I have this:
Title
Num
0 <span class="o-label--tiny">VALEUR ÉNERGÉTIQUE</span>
1 <span class="o-label--tiny">PROTÉINES</span>
2 <span class="o-label--tiny">GLUCIDES</span>
<class 'pandas.core.frame.DataFrame'> Num Index(['Title'], dtype='object')
This is what I want:
Title
Num
0 VALEUR ÉNERGÉTIQUE
1 PROTÉINES
2 GLUCIDES
This is the regex I developed:
(<span class=\"o-label--tiny\">)([a-zA-Z]+\s*\w*)(</span>)
Testing it I see it matches the whole initial string and has groups for the different substrings. In the end, I want group(2) in my dataframe column. (My examples below show the explicit regex but I have also tried these with the re.compile result which doesnt work either to get me to the my final result).

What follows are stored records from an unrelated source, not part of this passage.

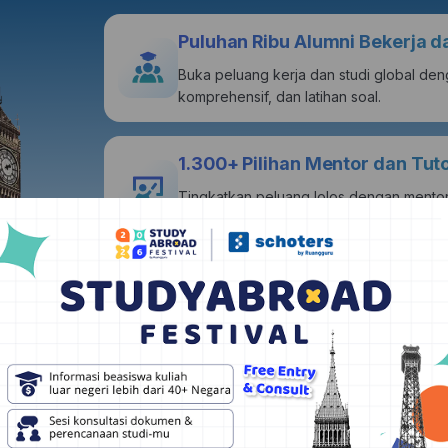
Puluhan Ribu Alumni Bekerja d
Buka peluang kerja dan studi global den
komprehensif, dan latihan soal.
1.300+ Pilihan Mentor dan Tu
Tingkatkan peluang lolos dengan mentor
berpengalaman.
Pilihan Kampus dan Beasiswa 
Dapatkan akses 1000+ database beasis
dipersonalisasi sesuai profil kamu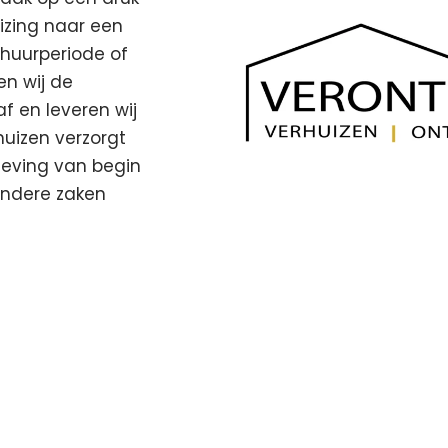
izing naar een
 huurperiode of
en wij de
af en leveren wij
uizen verzorgt
eving van begin
andere zaken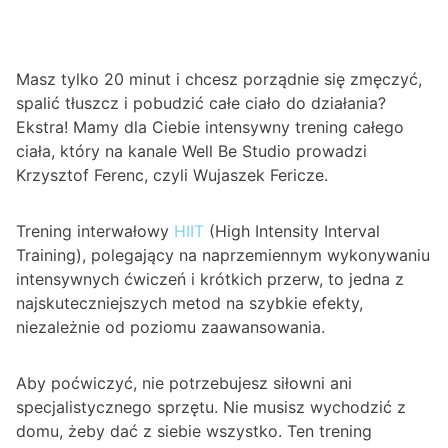
Masz tylko 20 minut i chcesz porządnie się zmęczyć,
spalić tłuszcz i pobudzić całe ciało do działania?
Ekstra! Mamy dla Ciebie intensywny trening całego
ciała, który na kanale Well Be Studio prowadzi
Krzysztof Ferenc, czyli Wujaszek Fericze.
Trening interwałowy
HIIT
(High Intensity Interval
Training), polegający na naprzemiennym wykonywaniu
intensywnych ćwiczeń i krótkich przerw, to jedna z
najskuteczniejszych metod na szybkie efekty,
niezależnie od poziomu zaawansowania.
Aby poćwiczyć, nie potrzebujesz siłowni ani
specjalistycznego sprzętu. Nie musisz wychodzić z
domu, żeby dać z siebie wszystko. Ten trening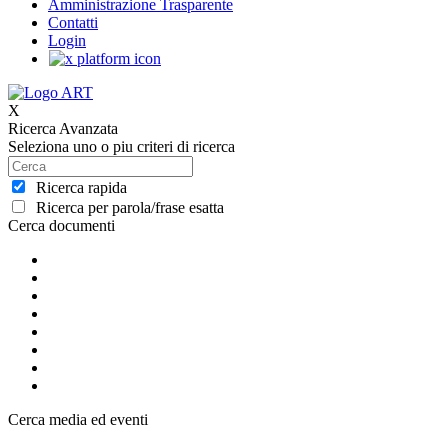
Amministrazione Trasparente
Contatti
Login
X
Ricerca Avanzata
Seleziona uno o piu criteri di ricerca
Ricerca rapida
Ricerca per parola/frase esatta
Cerca documenti
Cerca media ed eventi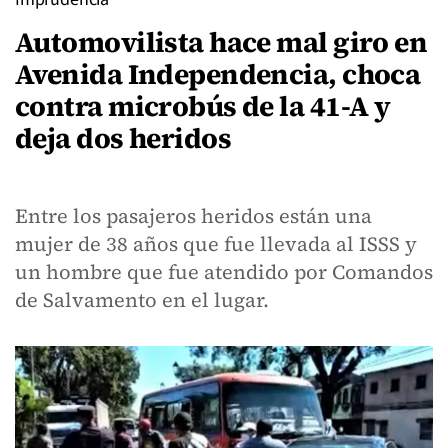
Automovilista hace mal giro en
Avenida Independencia, choca
contra microbús de la 41-A y
deja dos heridos
Entre los pasajeros heridos están una
mujer de 38 años que fue llevada al ISSS y
un hombre que fue atendido por Comandos
de Salvamento en el lugar.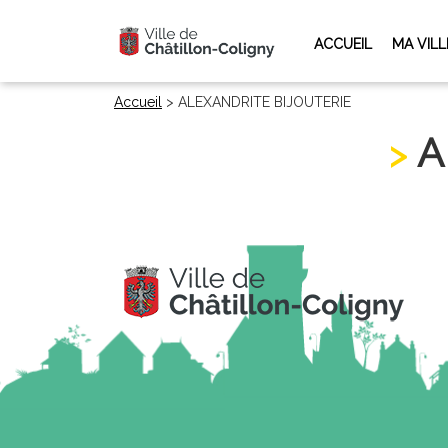
ACCUEIL
MA VILL
Accueil
>
ALEXANDRITE BIJOUTERIE
A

This is what I have tried:
df['Title'] = df['Title'].replace({'<span class=\"o-label--tiny\">': ''}, inplace=True, regex=True)
The result:
Title
Num
0 None
1 None
2 None
Try number 2:
df['Title'] = df['Title'].str.replace('<span class=\"o-label--tiny\">', repl = '')
Result number 2:
Title
Num
0 NaN
1 NaN
2 NaN
Try number 3:
df['Title'] = df[lambda df: df.columns[0]].str.extract('(>[a-zA-Z]+\s*\w*)', expand=False)
Result 3:
Title
Num
0 NaN
1 NaN
2 NaN
I really dont see what I am doing wrong and any help getting to my desired result would be appreciated. Thank you!